Teneriffa: Insel des ewigen Frühlings

Teneriffa: Insel des ewigen Frühlings

Für immer Frühling

Als „Insel des ewigen Frühlings“ bekannt, bietet sich Teneriffa mit seinem milden Klima ganzjährig als Reiseziel für Ihren Traumurlaub an. Genießen Sie Ihre Ferien 12 Monate im Jahr bei gemäßigtem Klima. Die Nähe zum nördlichen Wendekreis und das hohe Inselrelief sorgen das ganze Jahr über für angenehme Temperaturen. Im Sommer klettern diese in Meeresnähe im Durchschnitt kaum über 30 Grad und im Winter sinken sie kaum unter 18 Grad.

Nord-Süd-Gefälle

Allerdings unterscheiden sich die Temperaturen zwischen dem südlichen und nördlichen Teil der Insel. Im Sommer liegt der Unterschied bei ca.4 Grad, im Winter bei ca. 2 Grad.

Die höheren Temperaturen im sonnenverwöhnten Süden laden ganzjährig  zum Baden an einem der langen Sandstrände ein. Im Sommer lacht die Sonne bis zu 11 Stunden täglich vom Himmel. Jedoch ist die Landschaft im Süden entsprechend karg und trocken und somit eine Herausforderung für die Pflanzenwelt.

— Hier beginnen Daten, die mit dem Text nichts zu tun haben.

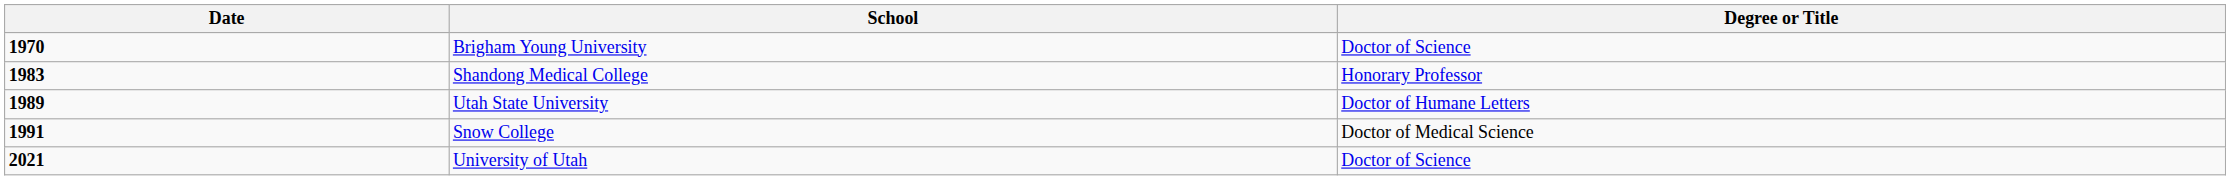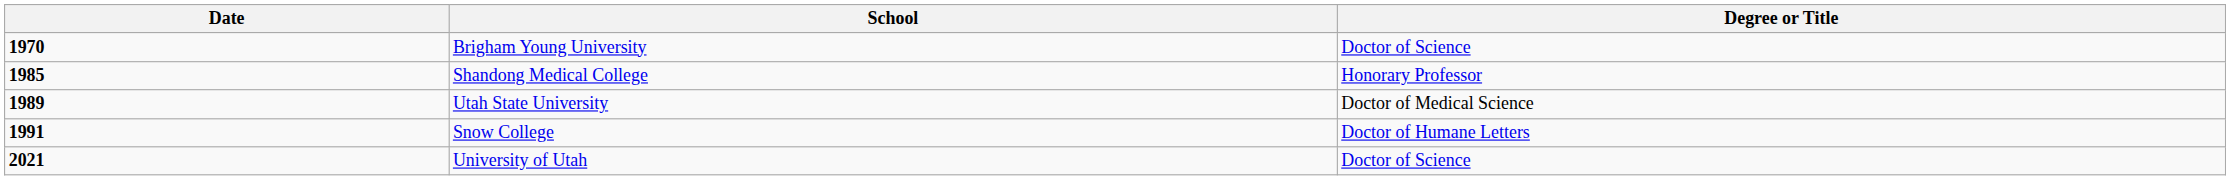Shandong Medical College | Date: 1983 -> 1985
Utah State University | Degree or Title: Doctor of Humane Letters -> Doctor of Medical Science
Snow College | Degree or Title: Doctor of Medical Science -> Doctor of Humane Letters
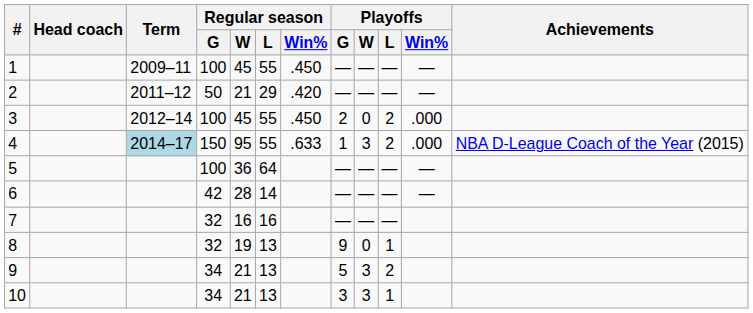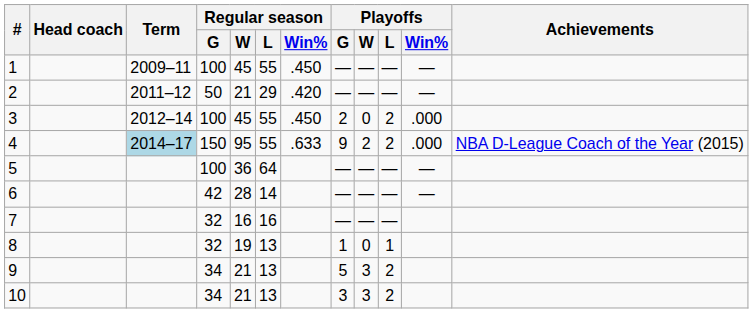4 | Playoffs / G: 1 -> 9
4 | Playoffs / W: 3 -> 2
8 | Playoffs / G: 9 -> 1
10 | Playoffs / L: 1 -> 2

Der Norden hingegen erfreut sich – vor allem in den Wintermonaten – durch seine Nähe zu Bergen und Wäldern, öfter an wertvollem Regen, der die Landschaft hier saftig und grün erblühen lässt. Aber auch Sonnenschein kommt im Norden Teneriffas nicht zu kurz.  Wasser, Sonne und verschieden Klimazonen, schaffen optimale Verhältnisse für das Wachsen allerlei exotischer Früchte und Pflanzen, die Sie sonst nur in Asien oder Südamerika finden. Diese können Sie auch während Ihres Urlaubs in unserem Eco-Hostel kennenlernen und genießen. Ob Maracujas, Papayas, Avocados, Tamarillos oder Guaven – um nur eine kleine Auswahl zu nennen! Die nahegelegene Bio-Finca versorgt uns reichlich mit exotischen Köstlichkeiten.

Facettenreiche Trauminsel

Nicht nur der Unterschied von Süd nach Nord wirkt sich auf die Temperatur aus. Natürlich spielen auch die Höhenmeter eine Rolle. Je höher Sie hinauswollen, desto wärmer sollten Sie sich anziehen. Rechnen Sie mit einem ca. ¾ Grad Temperaturunterschied pro Höhenmeter.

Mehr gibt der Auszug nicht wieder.